Work instructions =
Everything from the line containing "1 week) | |" through the line containing "Day (£1) | ALL |" in the listing below should be copied exactly, and nothing more.

Input =
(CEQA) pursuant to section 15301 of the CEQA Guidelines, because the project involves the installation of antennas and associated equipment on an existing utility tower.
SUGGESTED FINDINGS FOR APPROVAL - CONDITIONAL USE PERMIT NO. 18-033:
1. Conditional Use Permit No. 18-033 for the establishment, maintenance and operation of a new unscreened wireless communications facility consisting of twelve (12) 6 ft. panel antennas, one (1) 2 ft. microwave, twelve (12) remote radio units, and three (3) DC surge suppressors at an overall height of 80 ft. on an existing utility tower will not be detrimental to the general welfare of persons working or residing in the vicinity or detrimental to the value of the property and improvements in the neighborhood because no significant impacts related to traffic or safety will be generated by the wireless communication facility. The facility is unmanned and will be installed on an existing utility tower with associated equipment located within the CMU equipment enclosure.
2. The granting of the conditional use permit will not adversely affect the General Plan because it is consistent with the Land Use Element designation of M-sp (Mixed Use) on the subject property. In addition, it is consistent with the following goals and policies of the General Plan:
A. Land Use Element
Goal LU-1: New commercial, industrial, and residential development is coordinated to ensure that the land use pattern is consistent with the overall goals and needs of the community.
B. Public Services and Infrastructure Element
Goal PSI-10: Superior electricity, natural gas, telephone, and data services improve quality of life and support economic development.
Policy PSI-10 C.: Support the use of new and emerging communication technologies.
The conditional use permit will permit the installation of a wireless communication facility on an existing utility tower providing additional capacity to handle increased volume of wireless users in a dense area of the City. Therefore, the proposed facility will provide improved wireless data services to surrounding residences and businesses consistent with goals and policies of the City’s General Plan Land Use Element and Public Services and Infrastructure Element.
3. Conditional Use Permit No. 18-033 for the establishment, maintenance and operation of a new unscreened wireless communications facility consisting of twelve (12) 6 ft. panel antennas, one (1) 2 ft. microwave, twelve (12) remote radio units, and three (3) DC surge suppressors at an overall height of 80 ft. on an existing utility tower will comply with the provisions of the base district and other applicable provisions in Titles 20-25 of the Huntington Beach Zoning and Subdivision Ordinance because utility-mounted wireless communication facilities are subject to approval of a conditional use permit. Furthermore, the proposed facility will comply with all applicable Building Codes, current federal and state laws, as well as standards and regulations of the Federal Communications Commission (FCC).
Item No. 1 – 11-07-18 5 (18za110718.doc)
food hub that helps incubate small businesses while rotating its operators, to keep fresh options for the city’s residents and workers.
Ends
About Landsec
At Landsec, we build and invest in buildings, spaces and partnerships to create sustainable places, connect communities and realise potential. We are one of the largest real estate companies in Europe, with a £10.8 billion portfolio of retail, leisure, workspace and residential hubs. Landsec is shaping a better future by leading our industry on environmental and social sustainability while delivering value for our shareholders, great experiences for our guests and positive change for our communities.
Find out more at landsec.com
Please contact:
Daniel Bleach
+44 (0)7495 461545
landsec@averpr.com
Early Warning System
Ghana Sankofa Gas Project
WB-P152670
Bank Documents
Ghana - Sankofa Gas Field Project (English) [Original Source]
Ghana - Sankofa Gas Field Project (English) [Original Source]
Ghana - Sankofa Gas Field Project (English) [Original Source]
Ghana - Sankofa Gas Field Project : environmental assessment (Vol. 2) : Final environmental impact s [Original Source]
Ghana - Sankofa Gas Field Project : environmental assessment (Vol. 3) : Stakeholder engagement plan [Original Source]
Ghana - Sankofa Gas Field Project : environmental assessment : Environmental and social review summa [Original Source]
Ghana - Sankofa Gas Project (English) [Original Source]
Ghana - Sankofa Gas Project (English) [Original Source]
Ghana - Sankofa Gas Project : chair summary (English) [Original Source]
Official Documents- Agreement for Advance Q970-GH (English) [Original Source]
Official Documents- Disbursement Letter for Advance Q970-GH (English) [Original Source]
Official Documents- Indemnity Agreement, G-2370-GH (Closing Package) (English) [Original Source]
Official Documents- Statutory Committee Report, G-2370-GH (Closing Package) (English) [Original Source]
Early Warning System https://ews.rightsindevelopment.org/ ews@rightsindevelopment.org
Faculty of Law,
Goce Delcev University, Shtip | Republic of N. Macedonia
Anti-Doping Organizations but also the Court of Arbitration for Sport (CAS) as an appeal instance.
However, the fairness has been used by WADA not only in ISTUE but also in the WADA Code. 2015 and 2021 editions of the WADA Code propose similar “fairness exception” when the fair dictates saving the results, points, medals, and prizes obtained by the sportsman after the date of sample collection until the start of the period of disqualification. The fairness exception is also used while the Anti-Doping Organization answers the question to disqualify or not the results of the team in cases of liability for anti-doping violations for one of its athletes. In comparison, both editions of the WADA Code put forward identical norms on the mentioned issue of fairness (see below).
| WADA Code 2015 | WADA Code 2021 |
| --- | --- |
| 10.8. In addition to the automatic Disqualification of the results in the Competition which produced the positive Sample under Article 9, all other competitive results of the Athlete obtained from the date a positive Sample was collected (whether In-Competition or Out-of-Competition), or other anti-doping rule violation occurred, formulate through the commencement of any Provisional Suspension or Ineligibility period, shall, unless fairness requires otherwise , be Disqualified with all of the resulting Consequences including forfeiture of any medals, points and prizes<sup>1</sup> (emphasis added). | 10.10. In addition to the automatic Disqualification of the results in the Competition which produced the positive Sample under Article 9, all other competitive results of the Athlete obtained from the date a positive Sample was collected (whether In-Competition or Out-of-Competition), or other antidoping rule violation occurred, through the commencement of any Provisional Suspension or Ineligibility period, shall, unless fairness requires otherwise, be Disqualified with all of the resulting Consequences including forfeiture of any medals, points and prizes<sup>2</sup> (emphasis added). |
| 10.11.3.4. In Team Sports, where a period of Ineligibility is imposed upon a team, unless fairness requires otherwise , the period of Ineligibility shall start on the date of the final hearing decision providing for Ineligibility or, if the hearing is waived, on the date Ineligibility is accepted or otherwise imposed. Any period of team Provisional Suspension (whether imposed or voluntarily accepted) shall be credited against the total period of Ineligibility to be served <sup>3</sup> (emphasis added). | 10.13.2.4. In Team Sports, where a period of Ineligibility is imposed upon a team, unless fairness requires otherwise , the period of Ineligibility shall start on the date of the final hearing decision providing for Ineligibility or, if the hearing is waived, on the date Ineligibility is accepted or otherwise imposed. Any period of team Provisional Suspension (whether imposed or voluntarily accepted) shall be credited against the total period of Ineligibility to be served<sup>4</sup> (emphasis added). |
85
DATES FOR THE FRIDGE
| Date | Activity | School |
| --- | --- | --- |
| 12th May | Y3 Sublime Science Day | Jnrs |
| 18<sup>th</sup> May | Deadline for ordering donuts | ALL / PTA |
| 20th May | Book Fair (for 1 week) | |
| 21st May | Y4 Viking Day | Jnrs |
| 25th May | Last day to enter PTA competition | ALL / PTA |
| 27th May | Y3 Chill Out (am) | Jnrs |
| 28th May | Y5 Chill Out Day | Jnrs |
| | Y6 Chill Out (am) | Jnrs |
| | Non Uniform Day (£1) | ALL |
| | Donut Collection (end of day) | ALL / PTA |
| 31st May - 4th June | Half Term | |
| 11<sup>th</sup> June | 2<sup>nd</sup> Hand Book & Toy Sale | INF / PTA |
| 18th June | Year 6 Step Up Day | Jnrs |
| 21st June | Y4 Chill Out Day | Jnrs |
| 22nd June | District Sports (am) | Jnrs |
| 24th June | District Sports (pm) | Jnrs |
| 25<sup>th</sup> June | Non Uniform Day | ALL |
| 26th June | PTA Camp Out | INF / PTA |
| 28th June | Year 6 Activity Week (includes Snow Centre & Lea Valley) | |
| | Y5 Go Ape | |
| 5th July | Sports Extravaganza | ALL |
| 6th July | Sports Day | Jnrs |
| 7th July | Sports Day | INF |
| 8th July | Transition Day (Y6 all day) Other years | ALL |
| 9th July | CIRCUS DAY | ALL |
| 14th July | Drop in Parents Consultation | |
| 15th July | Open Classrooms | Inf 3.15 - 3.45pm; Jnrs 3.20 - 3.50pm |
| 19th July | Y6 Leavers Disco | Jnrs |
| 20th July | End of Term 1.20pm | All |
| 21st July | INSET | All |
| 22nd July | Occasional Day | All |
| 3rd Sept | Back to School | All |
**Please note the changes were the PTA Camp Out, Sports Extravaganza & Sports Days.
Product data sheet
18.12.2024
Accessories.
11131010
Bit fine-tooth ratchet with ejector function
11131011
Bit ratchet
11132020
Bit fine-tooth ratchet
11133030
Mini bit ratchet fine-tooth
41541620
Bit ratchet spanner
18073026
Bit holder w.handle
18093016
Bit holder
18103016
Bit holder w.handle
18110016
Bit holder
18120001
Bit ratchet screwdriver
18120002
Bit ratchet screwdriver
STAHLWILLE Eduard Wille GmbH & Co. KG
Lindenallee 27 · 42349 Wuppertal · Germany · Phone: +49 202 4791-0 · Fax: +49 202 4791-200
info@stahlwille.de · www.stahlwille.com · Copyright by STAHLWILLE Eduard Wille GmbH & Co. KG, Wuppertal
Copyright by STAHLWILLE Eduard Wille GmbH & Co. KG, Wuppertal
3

Exercise solution =
| 20th May | Book Fair (for 1 week) | |
| 21st May | Y4 Viking Day | Jnrs |
| 25th May | Last day to enter PTA competition | ALL / PTA |
| 27th May | Y3 Chill Out (am) | Jnrs |
| 28th May | Y5 Chill Out Day | Jnrs |
| | Y6 Chill Out (am) | Jnrs |
| | Non Uniform Day (£1) | ALL |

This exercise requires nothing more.